Nevada not to blame for illegal betting
Thursday, March 9, 2000 | 9:44 a.m.
George Will is a columnist for the Washington Post Writers Group.
This month the pulse of higher education reaches a crescendo with "March Madness," the college basketball championship tournament. So 'tis a season for a surge in sports gambling.
This is a problem, for two reasons. One is that gambling on sports is pervasive, and mostly illegal. Widespread and casual illegality undermines legality. The second reason is why Congress, in 1992, made almost all sports gambling illegal: Substantial sums wagered on sports events are potential threats to the integrity of the competition.
The mentality of modern government is to view every social defect as a problem ripe for legislative remedy, so Congress now is contemplating a measure that sets some sort of indoor record for missing the point. The social defect is illegal gambling on sports, much of it by students, much of it through bookies -- often students -- on campuses. The proposed legislative solution, believe it or not, is to ban the only legal sports betting in America, that done in Nevada, where sports gambling is heavily regulated, closely supervised and restricted to persons who are at least 21 and physically present.
Supporters of extending the ban to Nevada say it will close a "loophole" or remove an "ambiguity" in the 1992 law. But at that time Congress explicitly "grandfathered" Nevada, for which the NCAA has had reason to be glad: The 1994 point-shaving scandal involving some Arizona State University basketball players was discovered when Nevada sports books noticed suspicious patterns of wagering on ASU games.
Those who favor stripping Nevada of its right to decide what gambling should be legal there argue, implausibly, that doing so will end the common practice of newspapers publishing point spreads on college games, even though gambling on the games is illegal.
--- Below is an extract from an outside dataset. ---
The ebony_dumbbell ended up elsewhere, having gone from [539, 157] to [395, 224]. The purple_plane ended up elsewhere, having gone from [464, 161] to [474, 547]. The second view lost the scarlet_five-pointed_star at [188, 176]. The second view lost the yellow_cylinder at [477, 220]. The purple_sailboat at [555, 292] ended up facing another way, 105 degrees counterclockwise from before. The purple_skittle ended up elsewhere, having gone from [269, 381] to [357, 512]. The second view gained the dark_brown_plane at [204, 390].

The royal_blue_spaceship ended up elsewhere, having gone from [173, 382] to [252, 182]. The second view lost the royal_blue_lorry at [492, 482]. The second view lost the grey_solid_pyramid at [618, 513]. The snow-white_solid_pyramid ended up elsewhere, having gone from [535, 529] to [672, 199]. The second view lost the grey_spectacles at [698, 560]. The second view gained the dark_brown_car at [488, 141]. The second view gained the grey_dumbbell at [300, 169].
But Nevada is hardly the only source of such spreads, and given the huge, 50-state demand for sports gambling, someone is going to supply spreads.
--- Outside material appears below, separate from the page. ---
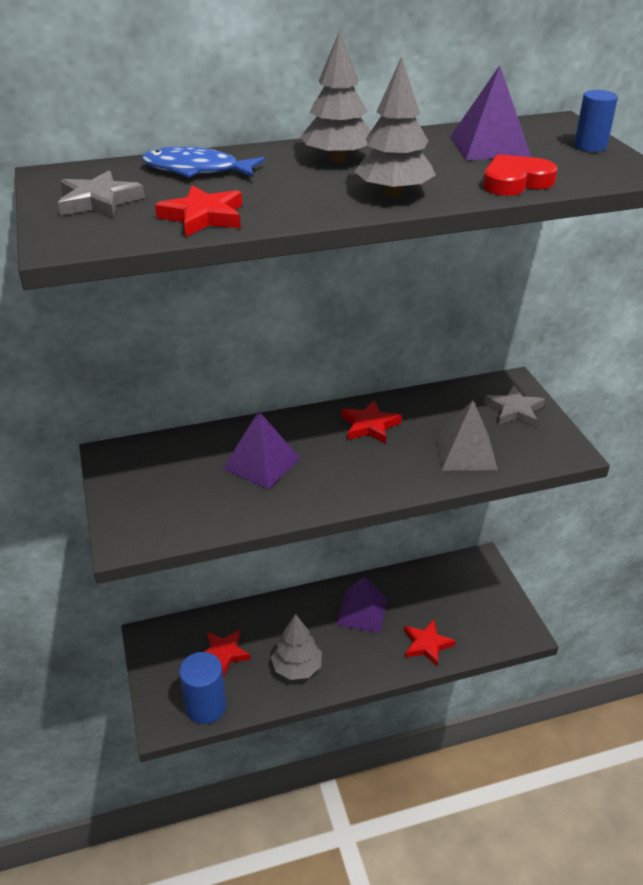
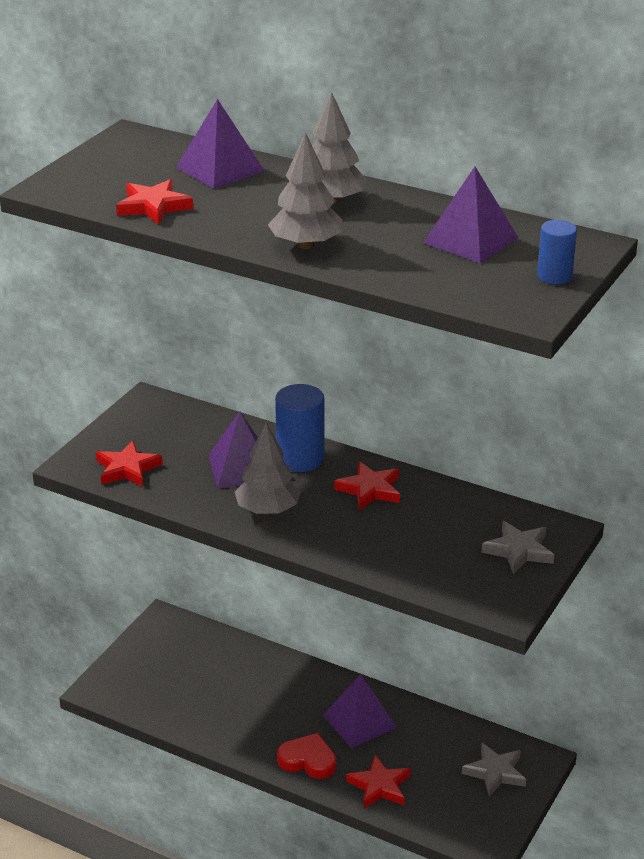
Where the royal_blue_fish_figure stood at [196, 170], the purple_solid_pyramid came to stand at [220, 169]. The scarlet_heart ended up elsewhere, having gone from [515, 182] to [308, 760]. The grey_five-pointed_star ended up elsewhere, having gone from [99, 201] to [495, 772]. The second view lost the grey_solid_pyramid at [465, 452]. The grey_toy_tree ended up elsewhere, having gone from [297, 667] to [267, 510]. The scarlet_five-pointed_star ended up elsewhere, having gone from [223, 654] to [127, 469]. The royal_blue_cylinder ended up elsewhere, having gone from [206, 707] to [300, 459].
Supporters of the legislation say Nevada is hypocritical because it bans wagers on Nevada teams. However, Frank Fahrenkopf of the American Gaming Association, the industry's arm in Washington, says the reason for the ban is that Nevada athletes are in proximity to bettors who can legally gamble on sports.
Last year the National Gambling Impact Study Commission estimated that as much as $380 billion may be wagered illegally on sports annually. Other estimates are as low as $80 billion. The fact that the estimates vary so much is a consequence of the illegality: Records are not kept. But even $80 billion makes Nevada's sports betting -- in 1998, $2.3 billion on college and professional events -- seem what it in fact is: Not the problem.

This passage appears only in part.